Your citizenship so called. No. They didn't sweat and bleed for that country. They sweated and they bled for you. And that goes for every diaspora community, for every immigrant community and so forth.

Everyone who went over there did not go over there to make America great again. They went over there for their own children. They went over there for their families to try to secure a better life for themselves and their families than the misery that America and that the West had inflicted on them in their home countries. So you don't owe anything to that country. You owe it to yourself to make a better life for yourself in spite of that country's determination to deny you a better life.

And the way to make a better life for yourself and for your children and for your community is to recognize that you do have to do it on your own with clear eyed understanding that that society is gonna try to hinder you in every way possible at every turn. So you need to understand your community as a nation within a nation, as a colonized nation within a colonizing nation. You understand me? And you need to understand that your struggle is adversarial in nature. You're not in a struggle to join the system, you're in a struggle to separate from the system.

And that's the key difference between this, and the end racism approach. Because when you work to end racism and fail, which you will, you'll have nothing. You will have spent decades protesting, decades petitioning, decades voting and pleading, and you're still essentially in the same structural position that you were at the beginning because none of that built you any actual power. None of those actions built you any actual power. But when you work to build economic sovereignty and build an international relationships, even if you don't achieve the ultimate objective.

You've built real things. You have institutions now. You have networks now. You have alternatives now. You have leverage now.

You have reduced your dependency on systems and on people that hate you. That's a win. That's a practical strategy. That's practical morality. Like I said, you don't need pie in the sky, you need a bakery.

Understand everything that I'm telling you here, rests on one fundamental premise. You have to see reality clearly. You have to see it clearly. You have to stop believing in fairy tales about American democracy and equal opportunity and, believing in the eventual triumph of justice in America. You have to stop making your strategy dependent on racists having a moral awakening.

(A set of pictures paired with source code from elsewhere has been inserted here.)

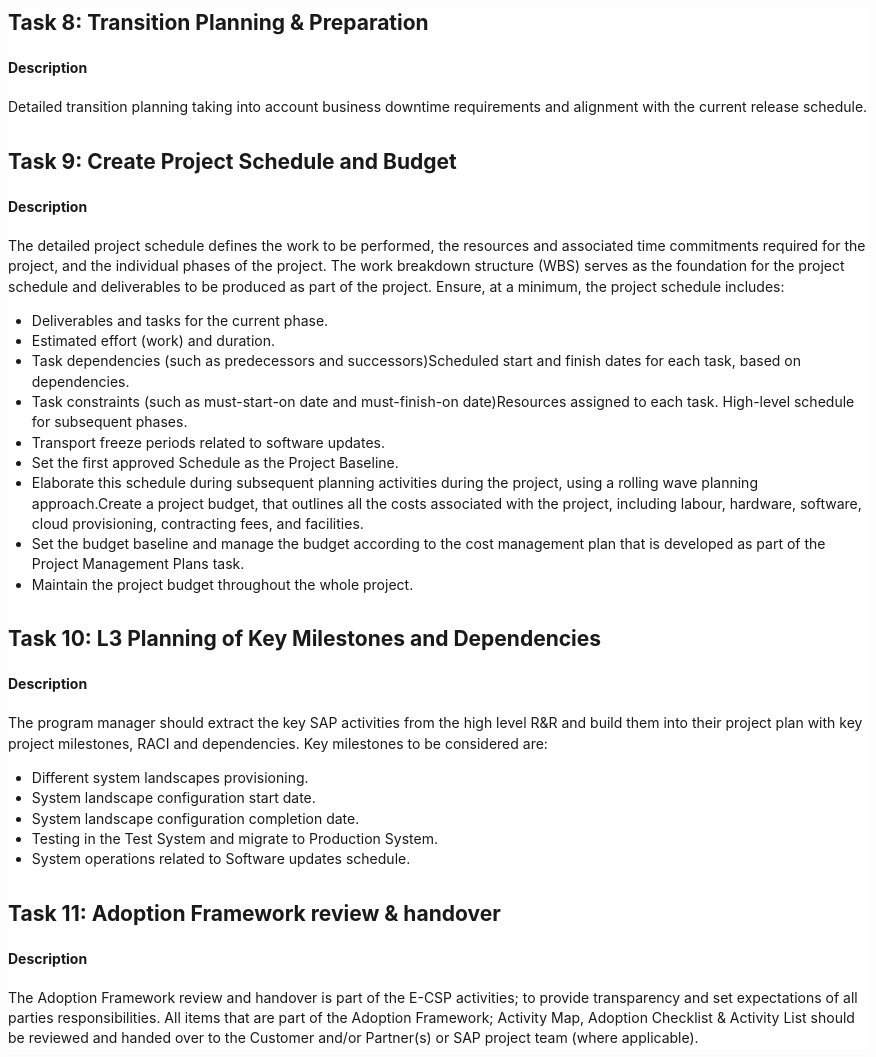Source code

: 
## Task 8: Transition Planning & Preparation
#### Description
Detailed transition planning taking into account business downtime requirements and alignment with the current release schedule.

## Task 9: Create Project Schedule and Budget
#### Description
The detailed project schedule defines the work to be performed, the resources and associated time commitments required for the project, and the individual phases of the project. The work breakdown structure (WBS) serves as the foundation for the project schedule and deliverables to be produced as part of the project. Ensure, at a minimum, the project schedule includes:
* Deliverables and tasks for the current phase. 
* Estimated effort (work) and duration. 
* Task dependencies (such as predecessors and successors)Scheduled start and finish dates for each task, based on dependencies. 
* Task constraints (such as must-start-on date and must-finish-on date)Resources assigned to each task. High-level schedule for subsequent phases. 
* Transport freeze periods related to software updates. 
* Set the first approved Schedule as the Project Baseline.
* Elaborate this schedule during subsequent planning activities during the project, using a rolling wave planning approach.Create a project budget, that outlines all the costs associated with the project, including labour, hardware, software, cloud provisioning, contracting fees, and facilities.
* Set the budget baseline and manage the budget according to the cost management plan that is developed as part of the Project Management Plans task.
* Maintain the project budget throughout the whole project.
## Task 10: L3 Planning of Key Milestones and Dependencies
#### Description
The program manager should extract the key SAP activities from the high level R&R and build them into their project plan with key project milestones, RACI and dependencies. 
Key milestones to be considered are: 
* Different system landscapes provisioning. 
* System landscape configuration start date. 
* System landscape configuration completion date. 
* Testing in the Test System and migrate to Production System. 
* System operations related to Software updates schedule.

## Task 11: Adoption Framework review & handover
#### Description
The Adoption Framework review and handover is part of the E-CSP activities; to provide transparency and set expectations of all parties responsibilities. All items that are part of the Adoption Framework; Activity Map, Adoption Checklist & Activity List should be reviewed and handed over to the Customer and/or Partner(s) or SAP project team (where applicable).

America is what it is and it always has been what it is and it will continue to be what it is. The violence, the exploitation, the dehumanization, none of that, represents a deviation. That's the normal operation of the system. I've said it many times. You need to build as if your survival depends on your own capabilities rather than upon their goodwill because it does and it always has.

Capability is the only currency in that country. I'm telling you. You are not going to end racism in America, but what you can do by building, by connecting with the global South, by identifying as and operating as a diaspora community, By building cohesion, by building capability within your community, you can make the racists incapable of holding you down and holding you back, and that's the moral thing to do.